The Spurs know all about such pitfalls. Their own 20-game winning streak (the last 10 games of the regular season and first 10 of the playoffs) was snapped by the Thunder last year after San Antonio had won the first two games of the Western Conference finals. The Spurs dropped the next three to Oklahoma City as well, and their season was suddenly over. That's why coach Gregg Popovich said in an ESPN Radio interview during All-Star weekend that he wouldn't want to repeat the streak. "It's too much of a grind," he said. "When you win that many games in a row you're very likely going to lose up to three games when that thing is done. It's just such a letdown, and in the playoffs you can't afford that."

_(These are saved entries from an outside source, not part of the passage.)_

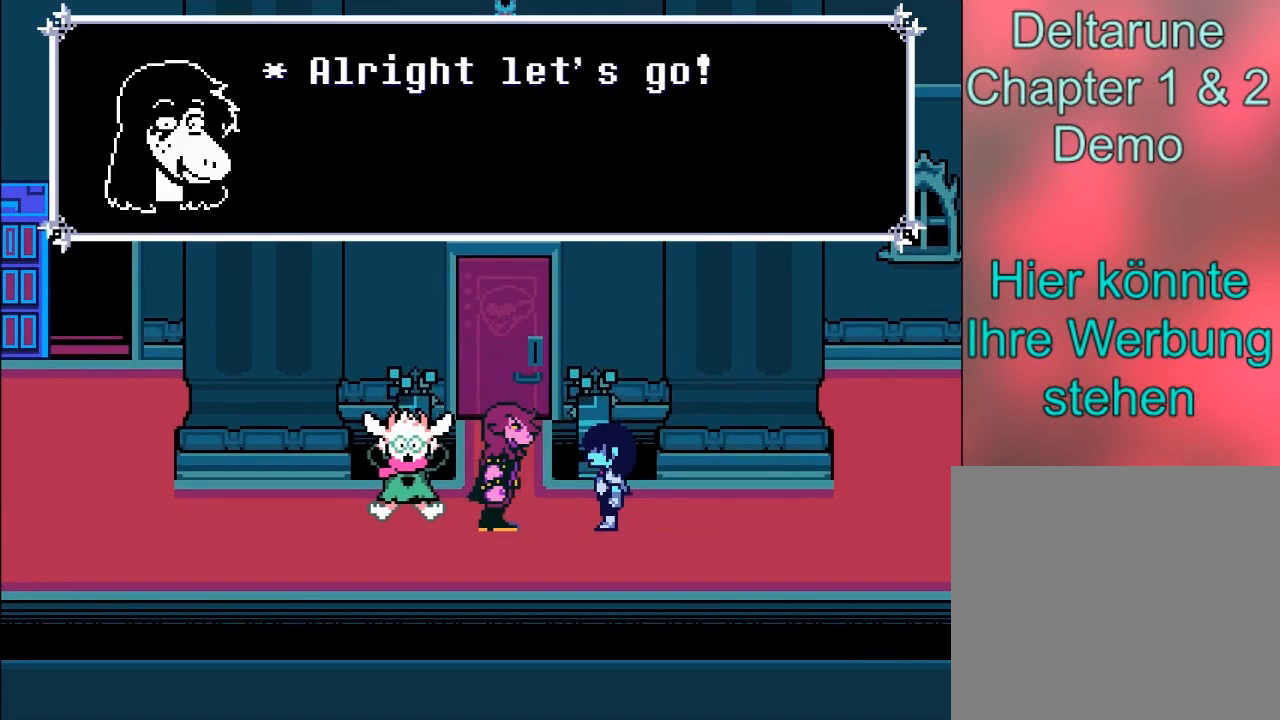
{"buttons": [], "left_stick": "center", "events": [[200, "B", "up"]]}
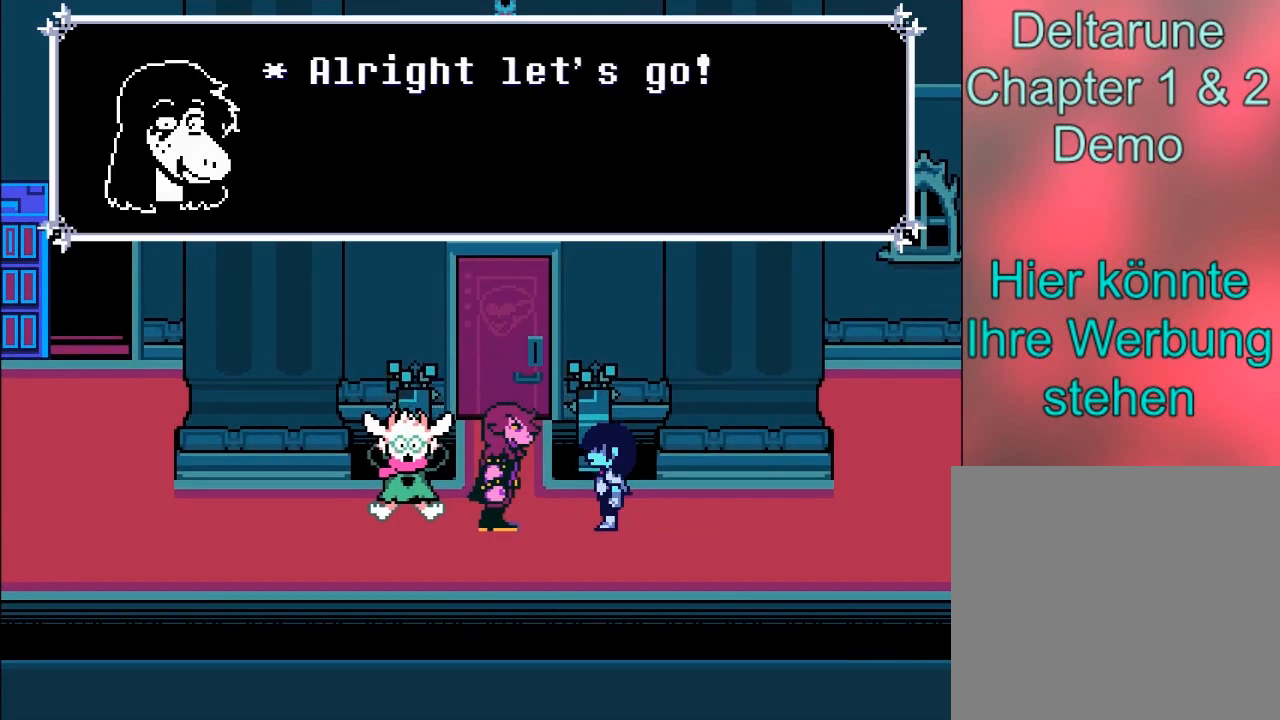
{"buttons": [], "left_stick": "center", "events": [[167, "A", "down"], [401, "A", "up"]]}
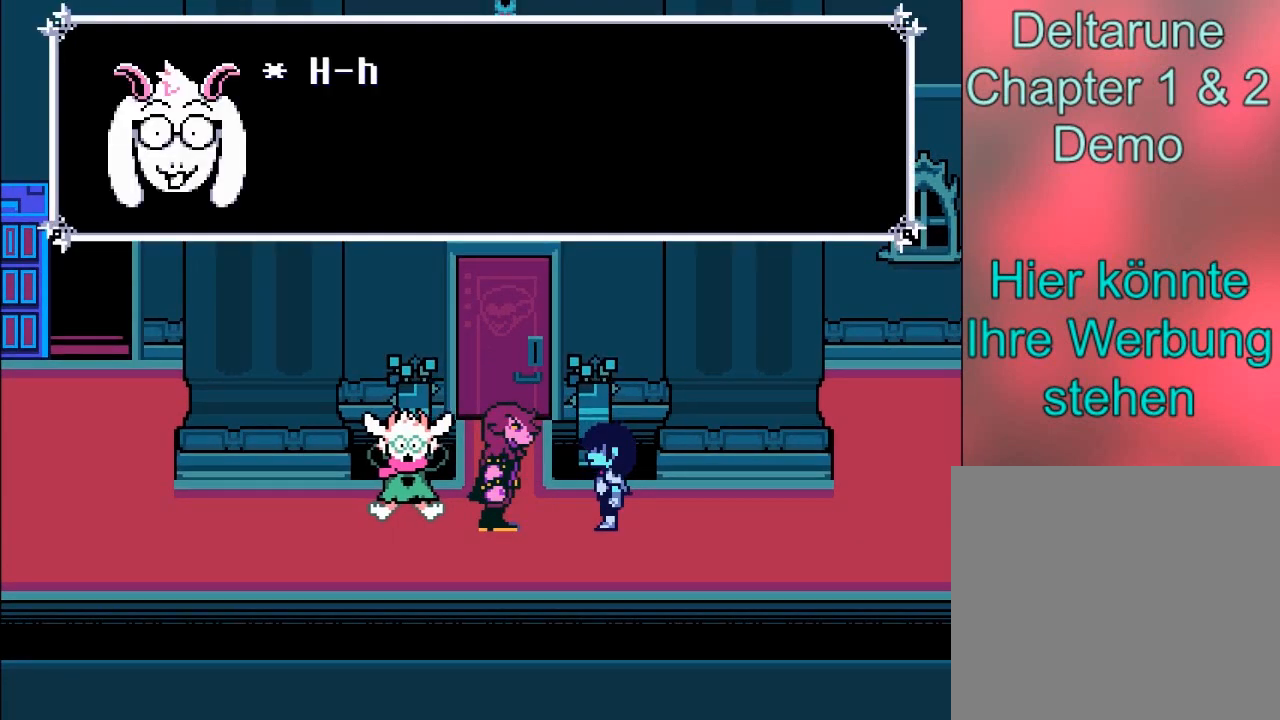
{"buttons": [], "left_stick": "center", "events": [[334, "B", "down"], [500, "B", "up"]]}
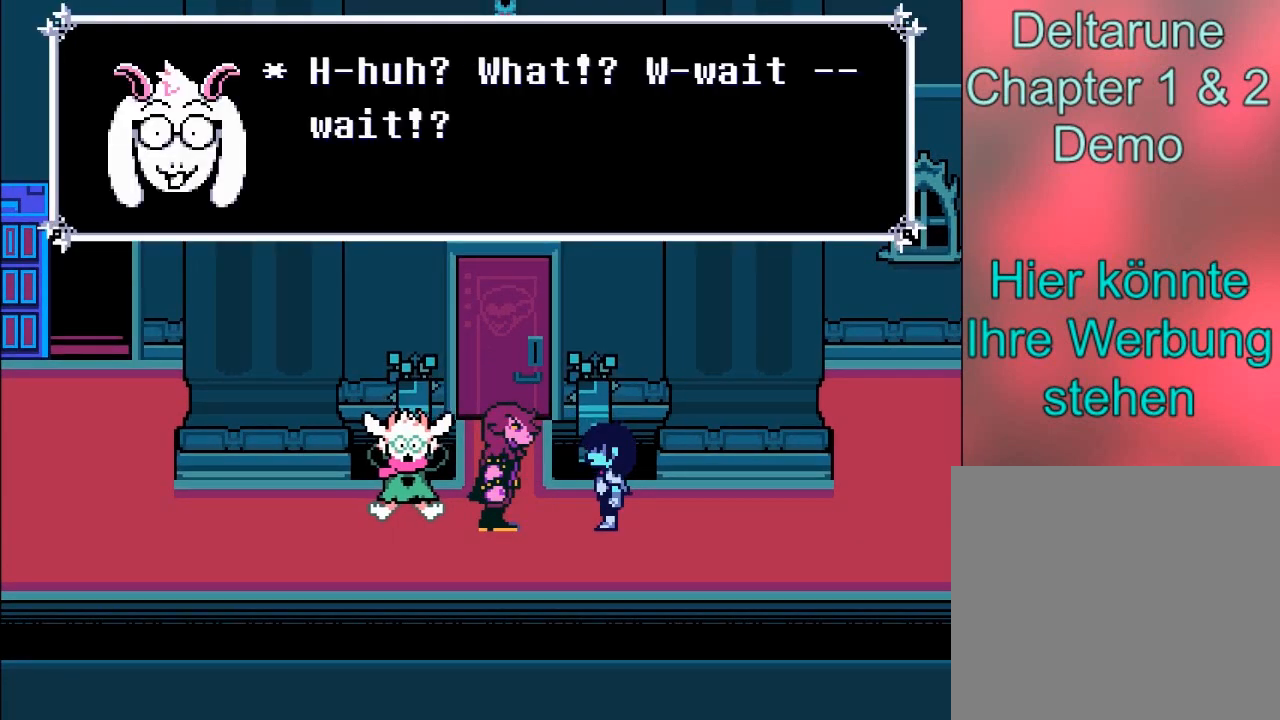
{"buttons": [], "left_stick": "center", "events": []}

It's also worth noting that there isn't a strong correlation between extended runs and championships, no matter the sport. Of the NBA teams with the eight longest single-season streaks, only five went on to win it all. The 2007 Patriots won 18 straight but lost the Super Bowl, and the A's reeled off 20 consecutive W's in 2002 but lost in the AL Division Series. More recently, Gonzaga entered this year's NCAA tournament on a 15-game run, only to be bounced last Saturday in its second game. (In the women's tournament, Baylor is hoping to buck that trend: The top-ranked Lady Bears have won 28 in a row.)
Lengthy streaks can also become as much of a complication as an accomplishment, forcing a team to balance the pursuit of history against the pursuit of a title. The Colts won their first 14 games in 2009, then decided to rest Peyton Manning and other key players for their last two regular-season games. They valued a championship more than an undefeated season and ended up with neither, losing both games as well as the Super Bowl.
All that winning, then, can put teams in a no-win situation. Should they risk burning themselves out or ratchet back to pursue a title—which they well might not attain? The Heat isn't alone in facing this conundrum: At week's end the Nuggets had won their last 15. In the NHL the Penguins had taken 12 in a row. As they may find out, winning streaks are a pleasure, but their care and maintenance can become a pain.
Going as hard as James and the Heat have in March could take its toll by June.